However, because dental coverage doesn’t fit neatly into the larger health insurance system, it is more difficult and expensive for patients to access and reap its benefits. Many believe the solution lies in integrating oral and medical health care. But what would be the economic impact of incorporating oral health into the larger health care system? And what will it take to make the changes needed?
R. Bruce Donoff, DMD, MD, is among those seeking answers to such questions. Donoff, who is dean of the Harvard School of Dental Medicine (HSDM), says his vision is to “transform dentistry by removing the distinction between oral and systemic health.” This, he says, will require both a public and private effort via an entity with the resources to move oral health care of out the “stepchild category” that hinders access by those who need it most.
Separate But Not Equal
How the specialty of oral health developed separately from the rest of the medical system, says Donoff, dates back to the Gies Report in 1926. Its author, William Gies, proposed making dental school part of universities, which significantly raised standards beyond its previous trade-school status. But the report stopped short of true integration, setting the stage for dentistry’s separate status and development.
While this “siloization” of the profession enabled dentists to remain relatively aloof to health care developments, including regulation, it ultimately inhibited the profession’s ability to adhere to a system equivalent to that of medical practice, with its complex interwoven hospital affiliations and reimbursement methods.
“For example, because dentistry stayed out of Medicare, we have a situation where there’s an increasing population of elderly patients who cannot receive the oral care they need,” observes Donoff. He notes further that while medicine was forced to adapt to new realities involved in serving patients covered by Medicare and Medicaid as well as employer-provided health insurance, dentists remained largely in their fee-for-service “bubble,” in which oral health care was either covered inadequately or not at all by health benefits.

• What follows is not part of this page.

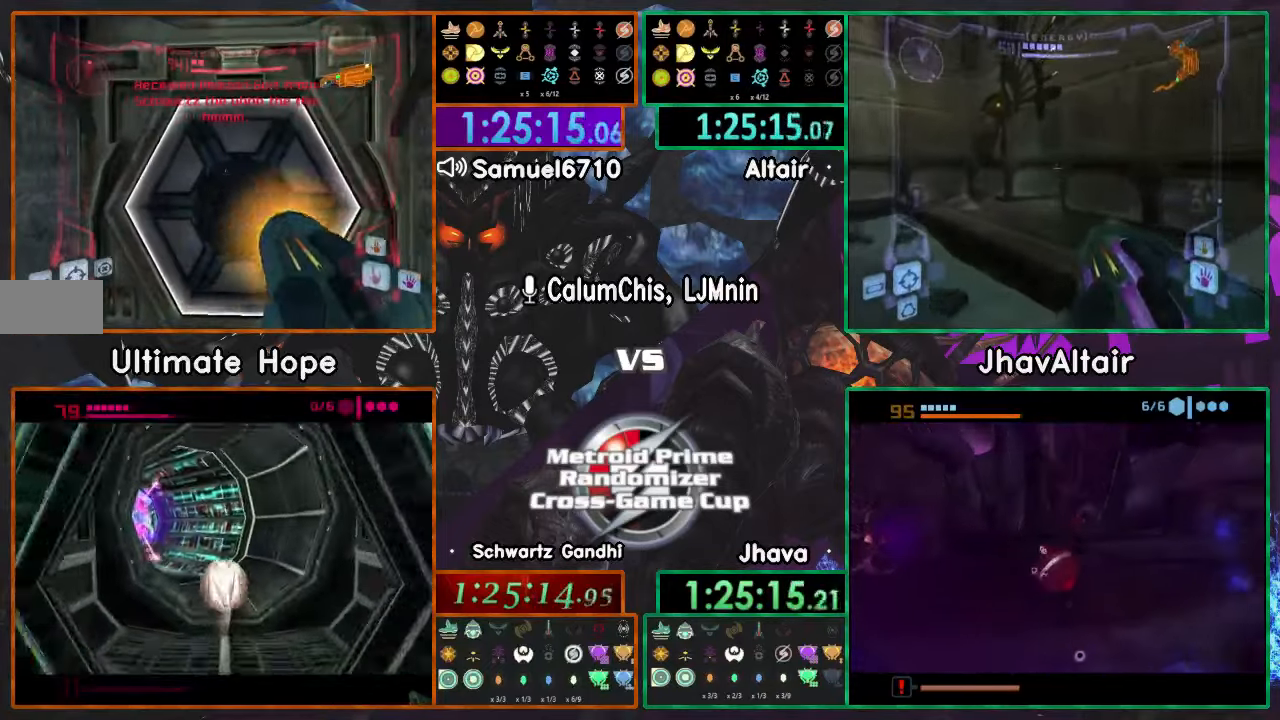
{"buttons": ["X", "L1"], "left_stick": "up", "right_stick": "center", "events": [[33, "left_stick", "center"], [233, "left_stick", "up"], [350, "X", "down"], [467, "A", "up"]]}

DentaQuest President and Chief Executive Officer Fay Donohue, MBA, describes the challenges and differences in financing medical and dental care. Pointing out that all money for health care comes from one source—wages—she explains, “Out of our wages we pay taxes, buy insurance, or pay directly for health care services. In other words, there is only one source of money, but that source gets distributed in different ways.” According to Donohue, 86% of the overall population purchases or participates in some sort of prepayment or insurance plan for medical care services, much of it through the government, which is the largest distributer of funding for medical care through Medicare, Medicaid, FEP, the military, and other programs and plans.
Donahue says the situation is very different for dental care; expense is the number one reason cited by those who don’t receive it. “Only 50% of the population has a plan or coverage for dental care and government is a very small payer,” she explains. While coverage for children is required in Medicaid and CHIP programs, she says Medicare covers almost no dental care and most Medicaid programs either do not provide dental coverage for adults or provide a minimal benefit. As for employer-provided dental plans, although a lot of companies offer them, many, particularly small businesses, do not offer coverage, she says.
“As a result we have an oral health crisis in this country,” Donahue explains. “We have children in school with tooth pain. How are they able to learn? We have reservists unable to be sent overseas because their oral health is poor. We have people lining up at Missions of Mercy across the country hoping to get dental care because they cannot afford to get care anywhere else. We have an oral health care system that is broken for those most in need.”
Impact of the Affordable Care Act
Kathleen O’Loughlin, executive director and chief operating officer of the American Dental Association (ADA) says, “What we’re all talking about is a complex and fragmented system in the throes of change for many reasons.” Among them, and perhaps most notably, is the impact of the Affordable Care Act (ACA) on dental care.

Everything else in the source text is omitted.